- RECORDS PROVIDED
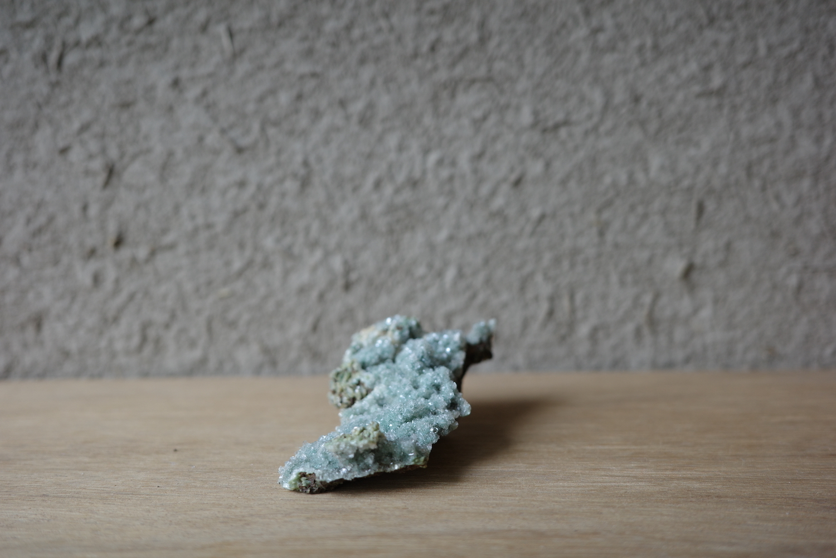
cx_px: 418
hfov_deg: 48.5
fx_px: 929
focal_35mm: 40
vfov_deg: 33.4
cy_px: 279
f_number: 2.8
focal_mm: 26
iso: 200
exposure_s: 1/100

---

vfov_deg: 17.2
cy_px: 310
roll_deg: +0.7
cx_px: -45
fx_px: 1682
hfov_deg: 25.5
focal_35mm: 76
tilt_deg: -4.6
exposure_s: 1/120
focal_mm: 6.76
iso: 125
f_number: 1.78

- WORK REQUIRED
Copy verbatim, from the listing above, each line from the one containing "hfov_deg: 25.5" down to the one containing "f_number: 1.78", inclusive.

- WRITTEN RESPONSE
hfov_deg: 25.5
focal_35mm: 76
tilt_deg: -4.6
exposure_s: 1/120
focal_mm: 6.76
iso: 125
f_number: 1.78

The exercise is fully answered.